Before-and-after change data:
--

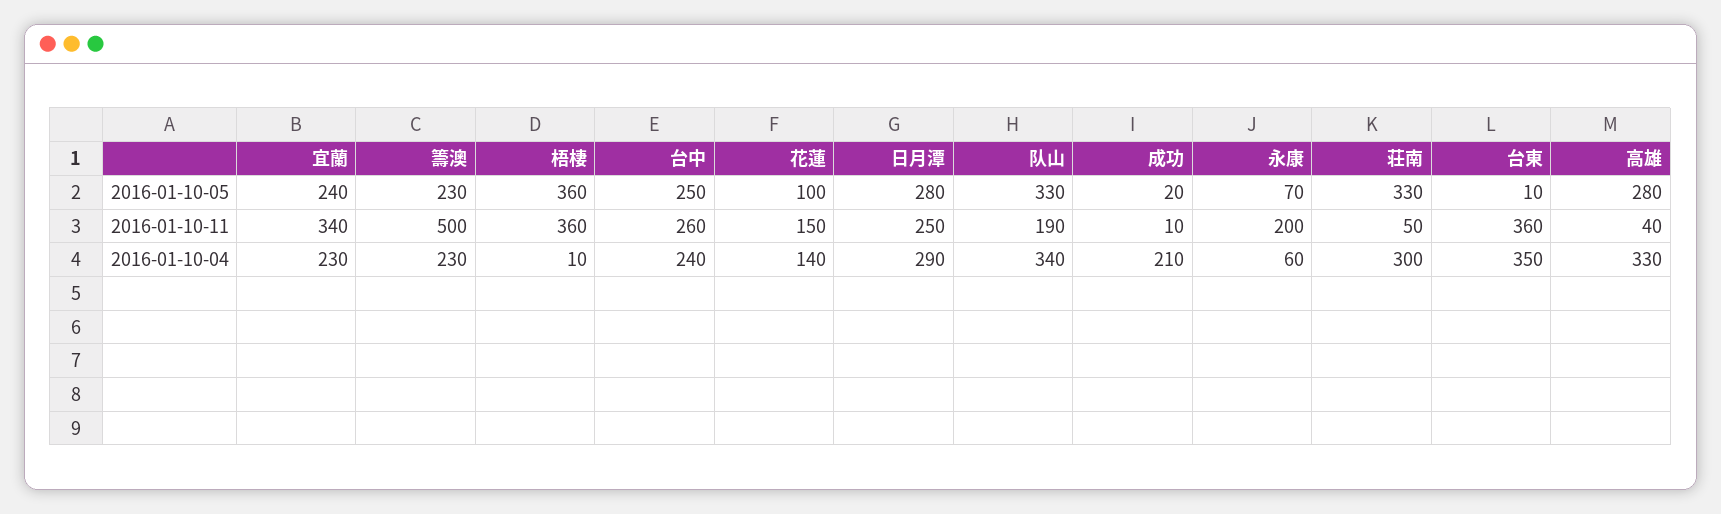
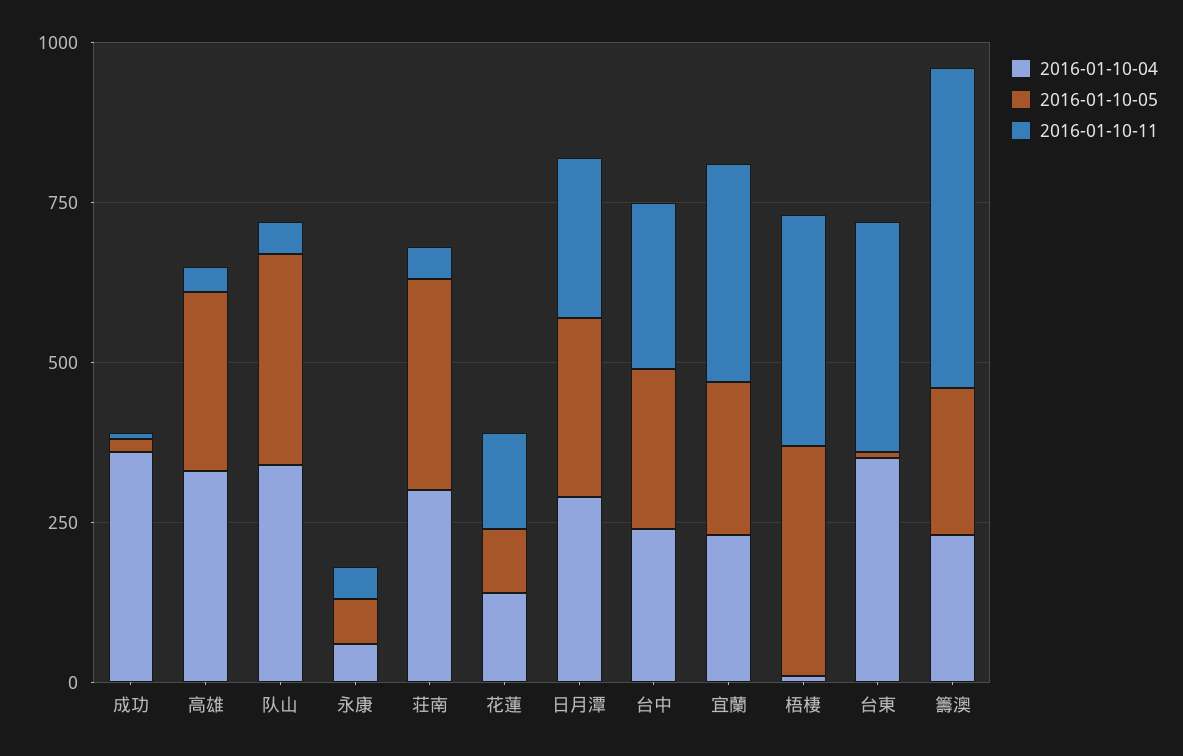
  {
    "2016-01-10-05": {
      "宜蘭": 240,
      "籌澳": 230,
      "梧棲": 360,
      "台中": 250,
      "花蓮": 100,
      "日月潭": 280,
      "队山": 330,
      "成功": 20,
      "永康": 70,
      "荘南": 330,
      "台東": 10,
      "高雄": 280
    },
    "2016-01-10-11": {
      "宜蘭": 340,
      "籌澳": 500,
      "梧棲": 360,
      "台中": 260,
      "花蓮": 150,
      "日月潭": 250,
-     "队山": 190,
+     "队山": 50,
      "成功": 10,
-     "永康": 200,
+     "永康": 50,
      "荘南": 50,
      "台東": 360,
      "高雄": 40
    },
    "2016-01-10-04": {
      "宜蘭": 230,
      "籌澳": 230,
      "梧棲": 10,
      "台中": 240,
      "花蓮": 140,
      "日月潭": 290,
      "队山": 340,
-     "成功": 210,
+     "成功": 350,
      "永康": 60,
      "荘南": 300,
      "台東": 350,
      "高雄": 330
    }
  }

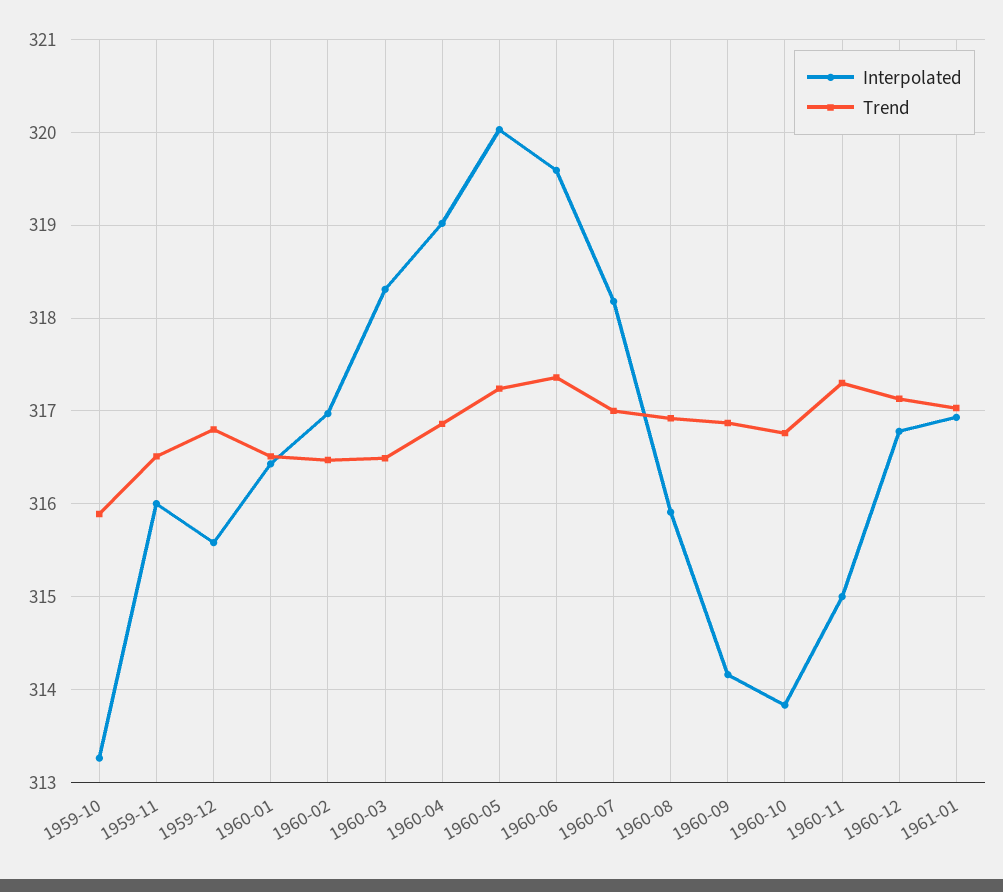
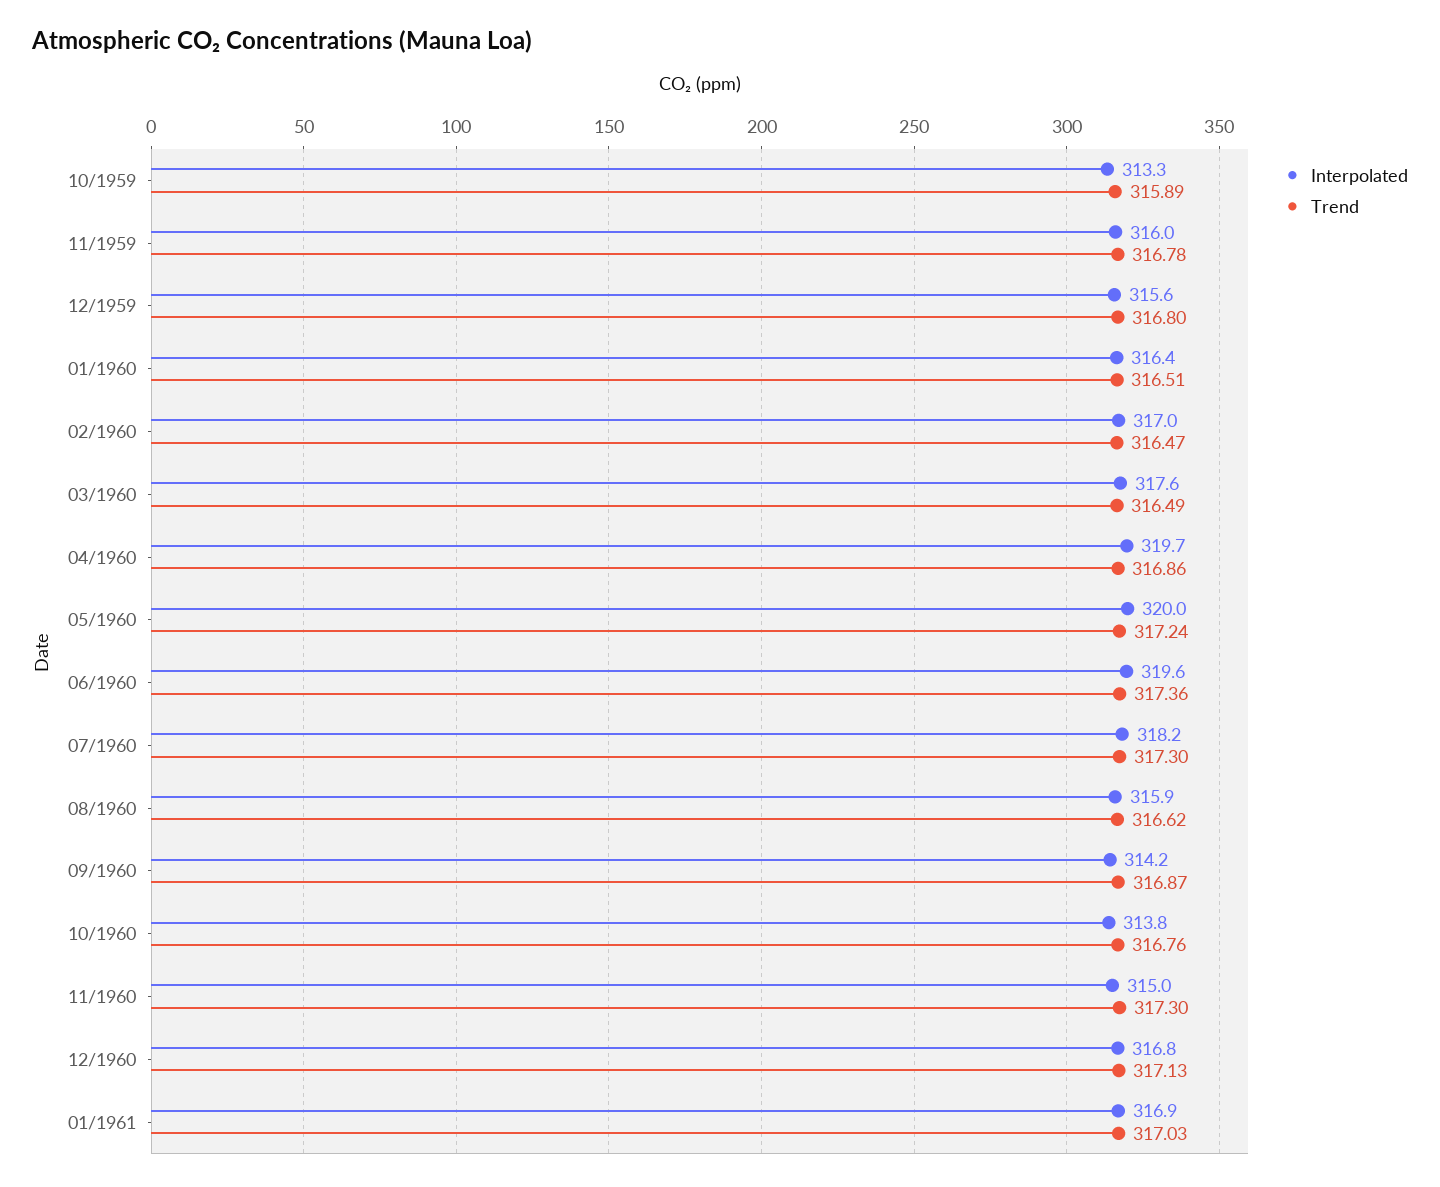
  {
    "Interpolated": {
      "1959-10": 313.3,
      "1959-11": 316,
      "1959-12": 315.6,
      "1960-01": 316.4,
      "1960-02": 317,
-     "1960-03": 318.3,
+     "1960-03": 317.6,
-     "1960-04": 319,
+     "1960-04": 319.7,
      "1960-05": 320,
      "1960-06": 319.6,
      "1960-07": 318.2,
      "1960-08": 315.9,
      "1960-09": 314.2,
      "1960-10": 313.8,
      "1960-11": 315,
      "1960-12": 316.8,
      "1961-01": 316.9
    },
    "Trend": {
      "1959-10": 315.89,
-     "1959-11": 316.5,
+     "1959-11": 316.78,
      "1959-12": 316.8,
      "1960-01": 316.51,
      "1960-02": 316.47,
      "1960-03": 316.49,
      "1960-04": 316.86,
      "1960-05": 317.24,
      "1960-06": 317.36,
-     "1960-07": 317,
+     "1960-07": 317.3,
-     "1960-08": 316.9,
+     "1960-08": 316.62,
      "1960-09": 316.87,
      "1960-10": 316.76,
      "1960-11": 317.3,
      "1960-12": 317.13,
      "1961-01": 317.03
    }
  }

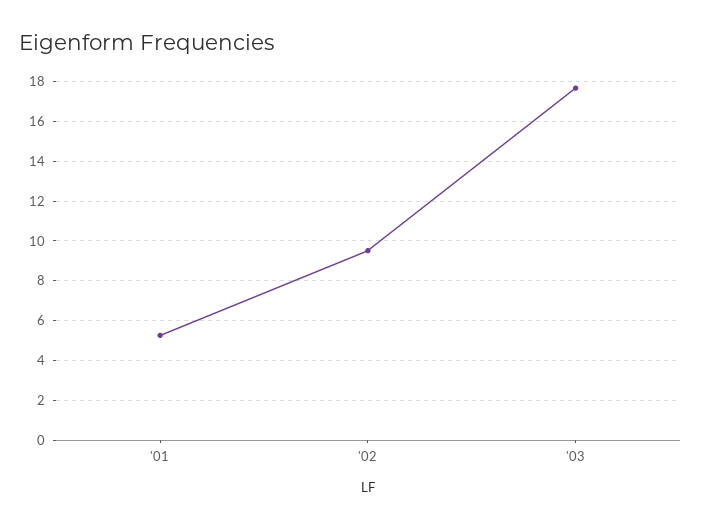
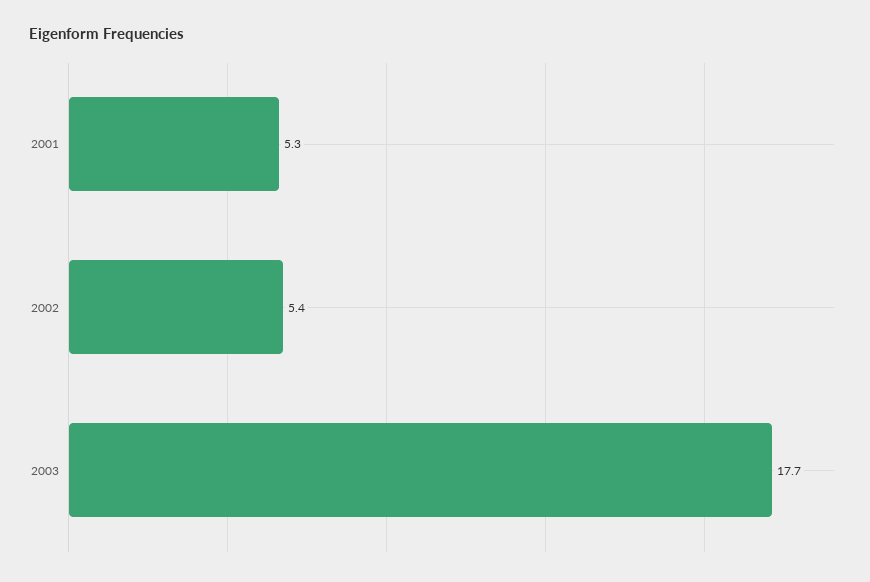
  {
    "'01": 5.3,
-   "'02": 9.5,
+   "'02": 5.4,
    "'03": 17.7
  }

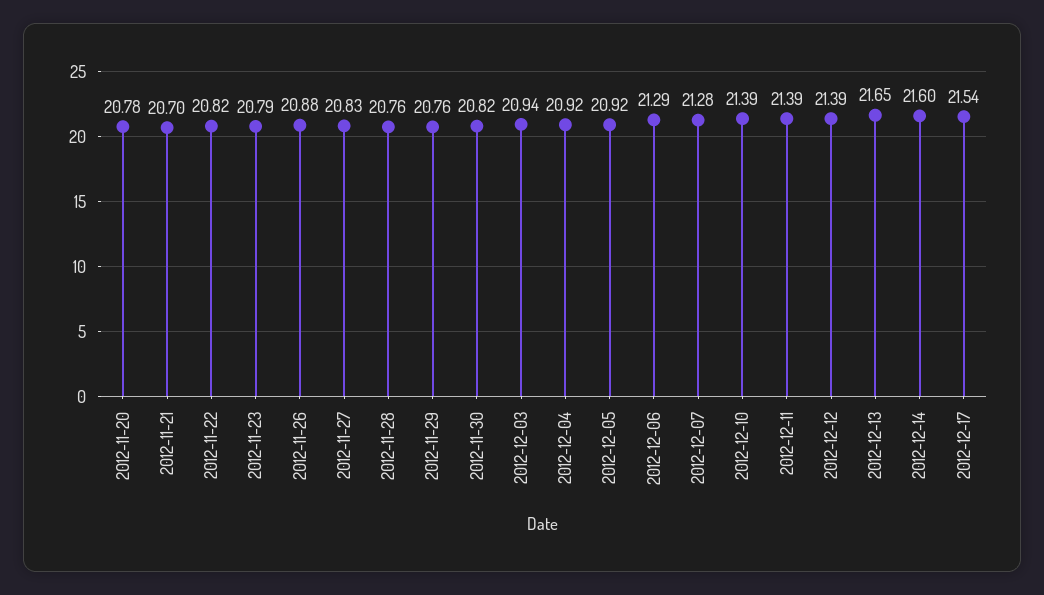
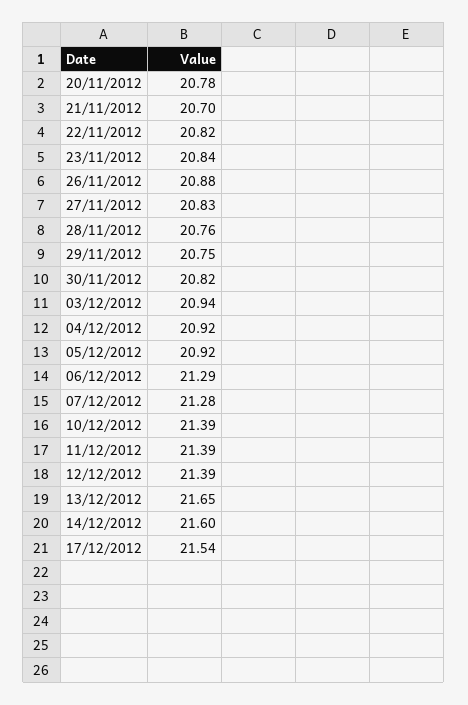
  {
    "2012-11-20": 20.78,
    "2012-11-21": 20.7,
    "2012-11-22": 20.82,
-   "2012-11-23": 20.79,
+   "2012-11-23": 20.84,
    "2012-11-26": 20.88,
    "2012-11-27": 20.83,
    "2012-11-28": 20.76,
-   "2012-11-29": 20.76,
+   "2012-11-29": 20.75,
    "2012-11-30": 20.82,
    "2012-12-03": 20.94,
    "2012-12-04": 20.92,
    "2012-12-05": 20.92,
    "2012-12-06": 21.29,
    "2012-12-07": 21.28,
    "2012-12-10": 21.39,
    "2012-12-11": 21.39,
    "2012-12-12": 21.39,
    "2012-12-13": 21.65,
    "2012-12-14": 21.6,
    "2012-12-17": 21.54
  }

--

WHAT TO DO: Please output all of the entries exactly as they appear, with no pictures.

ANSWER TO THE EXERCISE:
  {
    "2016-01-10-05": {
      "宜蘭": 240,
      "籌澳": 230,
      "梧棲": 360,
      "台中": 250,
      "花蓮": 100,
      "日月潭": 280,
      "队山": 330,
      "成功": 20,
      "永康": 70,
      "荘南": 330,
      "台東": 10,
      "高雄": 280
    },
    "2016-01-10-11": {
      "宜蘭": 340,
      "籌澳": 500,
      "梧棲": 360,
      "台中": 260,
      "花蓮": 150,
      "日月潭": 250,
-     "队山": 190,
+     "队山": 50,
      "成功": 10,
-     "永康": 200,
+     "永康": 50,
      "荘南": 50,
      "台東": 360,
      "高雄": 40
    },
    "2016-01-10-04": {
      "宜蘭": 230,
      "籌澳": 230,
      "梧棲": 10,
      "台中": 240,
      "花蓮": 140,
      "日月潭": 290,
      "队山": 340,
-     "成功": 210,
+     "成功": 350,
      "永康": 60,
      "荘南": 300,
      "台東": 350,
      "高雄": 330
    }
  }

  {
    "Interpolated": {
      "1959-10": 313.3,
      "1959-11": 316,
      "1959-12": 315.6,
      "1960-01": 316.4,
      "1960-02": 317,
-     "1960-03": 318.3,
+     "1960-03": 317.6,
-     "1960-04": 319,
+     "1960-04": 319.7,
      "1960-05": 320,
      "1960-06": 319.6,
      "1960-07": 318.2,
      "1960-08": 315.9,
      "1960-09": 314.2,
      "1960-10": 313.8,
      "1960-11": 315,
      "1960-12": 316.8,
      "1961-01": 316.9
    },
    "Trend": {
      "1959-10": 315.89,
-     "1959-11": 316.5,
+     "1959-11": 316.78,
      "1959-12": 316.8,
      "1960-01": 316.51,
      "1960-02": 316.47,
      "1960-03": 316.49,
      "1960-04": 316.86,
      "1960-05": 317.24,
      "1960-06": 317.36,
-     "1960-07": 317,
+     "1960-07": 317.3,
-     "1960-08": 316.9,
+     "1960-08": 316.62,
      "1960-09": 316.87,
      "1960-10": 316.76,
      "1960-11": 317.3,
      "1960-12": 317.13,
      "1961-01": 317.03
    }
  }

  {
    "'01": 5.3,
-   "'02": 9.5,
+   "'02": 5.4,
    "'03": 17.7
  }

  {
    "2012-11-20": 20.78,
    "2012-11-21": 20.7,
    "2012-11-22": 20.82,
-   "2012-11-23": 20.79,
+   "2012-11-23": 20.84,
    "2012-11-26": 20.88,
    "2012-11-27": 20.83,
    "2012-11-28": 20.76,
-   "2012-11-29": 20.76,
+   "2012-11-29": 20.75,
    "2012-11-30": 20.82,
    "2012-12-03": 20.94,
    "2012-12-04": 20.92,
    "2012-12-05": 20.92,
    "2012-12-06": 21.29,
    "2012-12-07": 21.28,
    "2012-12-10": 21.39,
    "2012-12-11": 21.39,
    "2012-12-12": 21.39,
    "2012-12-13": 21.65,
    "2012-12-14": 21.6,
    "2012-12-17": 21.54
  }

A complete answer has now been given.